Brad Lucas

Programming, Clojure and other interests
August 6, 2017

Creating a private Ethereum testnet

Working against a local private testnet is very useful when you are developing your own smart contracts for Ethereum. It is faster and you don't have to worry about ether and having enough for gas.

testrpc

One of the simplest methods to run a local testnet is to install testrpc. When done just run the command testrpcs and you'll have a local node with accounts running for you to excercise your code against.

Your own network

At some point you'll want to move up a level and create your own local network. You might simply be curious as to how to do it or you may want to customize things a bit or you need to start a network with multiple machines for testing more real life scenarios.

To do this isn't all that difficult. A good starting point is the Homestead documentation. Here is a link to the section for details using Geth. http://www.ethdocs.org/en/latest/network/test-networks.html#id3

Note: The example genesis file as of today has an issue with the latest Geth (1.6) so feel free to use this example file which I've used successfully.

  {
      "config": { }, "nonce": "0x0000000000000042",     "timestamp": "0x0",
      "parentHash": "0x0000000000000000000000000000000000000000000000000000000000000000",
      "extraData": "0x00",     "gasLimit": "0x8000000",     "difficulty": "0x400",
      "mixhash": "0x0000000000000000000000000000000000000000000000000000000000000000",
      "coinbase": "0x3333333333333333333333333333333333333333",     "alloc": {     }
  }

The differences are in the extraData where it needs a value with another 0 and the addition of a config section.

Steps

First off you'll want your network data to have it's own directory otherwise you'll end up with data in your main Ethereum directories. Let's create one called $HOME/work/ethereum-private for our example here.

In that directory put the example genesis file above and for our example call it homestead.json.

init

With our directory and genesis block in place we can initialize our chain. This is the done with the init command for geth.
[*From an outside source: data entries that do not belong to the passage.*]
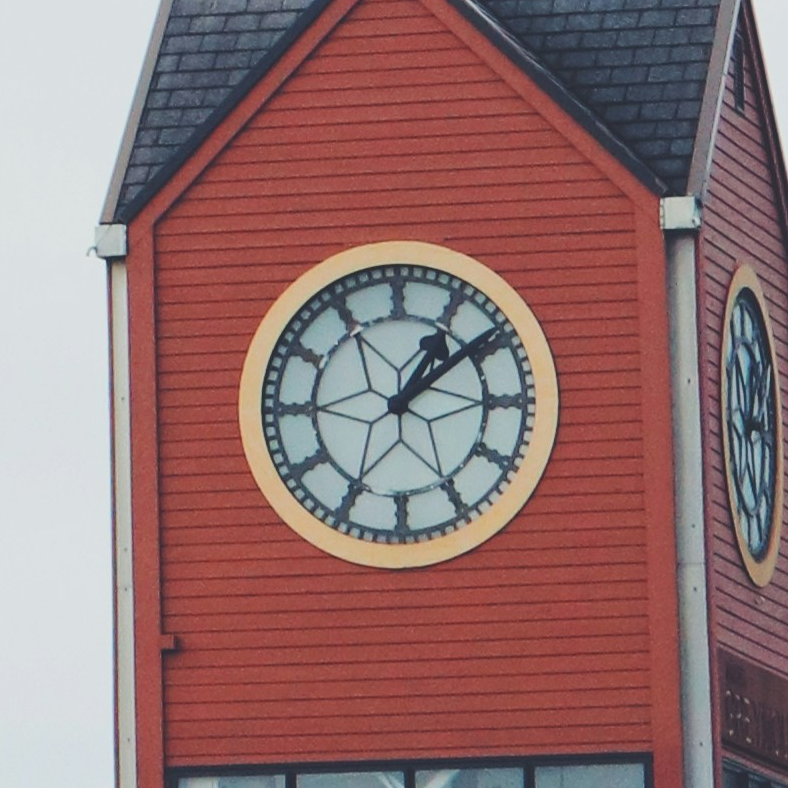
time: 1:09
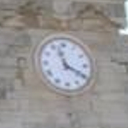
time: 11:19
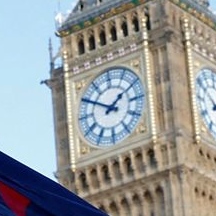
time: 1:50
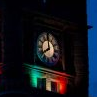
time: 7:59
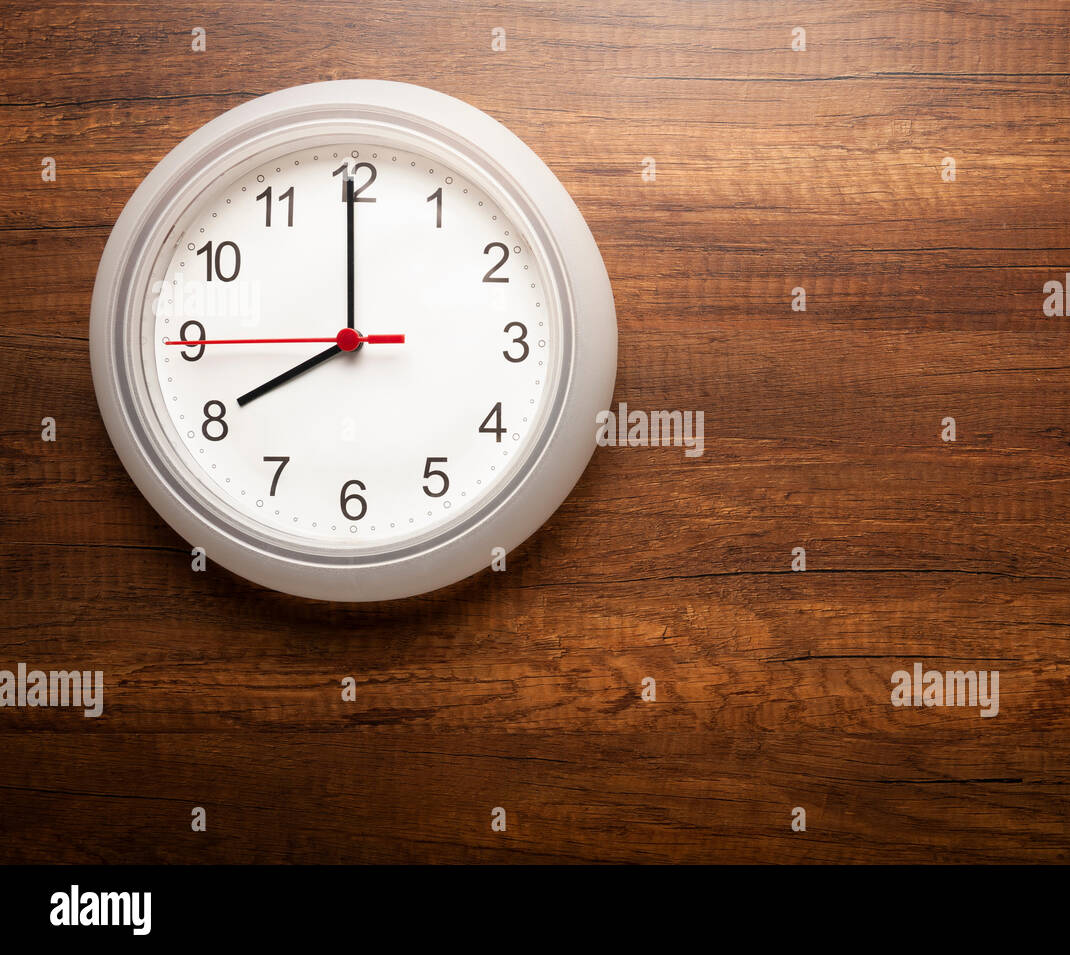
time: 7:59
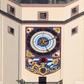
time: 5:11
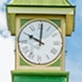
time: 10:00
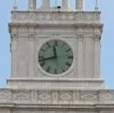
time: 11:42
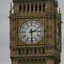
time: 2:29
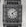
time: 5:08
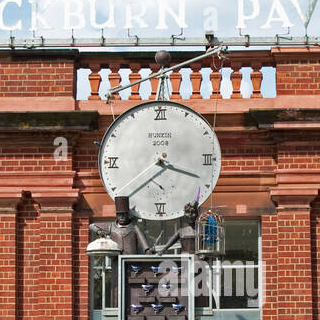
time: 3:38
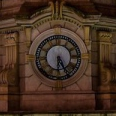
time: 6:25
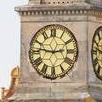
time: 2:46
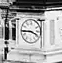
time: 3:44
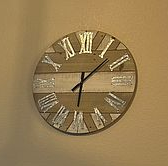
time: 6:07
geth --datadir $HOME/work/ethereum-private --nodiscover --maxpeers 0 --rpc --rpcapi "db,eth,net,web3" --rpcport "8545" --rpccorsdomain  "http://localhost:3000" --port "30303" --identity "Brad-Ethereum-TestNet" --networkid 9999 init $HOME/work/ethereum-private/homestead.json

Some points to note about this long command. The identity can be what every you want. It is a label. The networkid is important later when you want to have multiple nodes on your network. It can be any number but stay away from the low numbers starting at 1 because they are used by others.

run

With the chain initialized you can start your node. Here is the command to do that.

geth --datadir $HOME/work/ethereum-private --nodiscover --maxpeers 0 --rpc --rpcapi "db,eth,net,web3" --rpcport "8545" --rpccorsdomain  "http://localhost:3000" --port "30303" --identity "Brad-Ethereum-TestNet" --networkid 9999 console

The most important part to point out here is the datadir value. It needs to point to your private chain data directory as it did for the init command.

account

With your node running you'll need to create your account and get it some ether. To create the account run the following command in your console and note your new account number.
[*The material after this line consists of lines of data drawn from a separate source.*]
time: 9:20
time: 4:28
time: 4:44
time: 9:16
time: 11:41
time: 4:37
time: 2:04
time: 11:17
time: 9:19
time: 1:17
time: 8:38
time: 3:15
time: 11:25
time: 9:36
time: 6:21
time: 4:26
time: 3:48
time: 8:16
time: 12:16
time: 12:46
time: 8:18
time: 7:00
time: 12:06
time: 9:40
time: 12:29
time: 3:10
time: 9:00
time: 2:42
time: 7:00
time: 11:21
personal.newAccount("password")

To obtain ether you can do two things. Either mine for it or reset your chain and use the alloc section in the genesis block to pre-allocate eth to your account.

To mine you mimply continue in your console with the following commands

miner.setEtherbase(<your account number>)
minder.start()

To pre-allocate stop your node from exiting your console. Edit your genesis file from above and update the alloc section as follows.

  "alloc": {  
    "<your account number": {
      "balance": "10000000000000000000"
    }
  }

Then go int your private chain's datadirectory and delete the geth directory and the history file. Leave the keystore diretory.

Now repeat the init command exactly as above and then start your node.

You'll find that your account balance is 10 eth.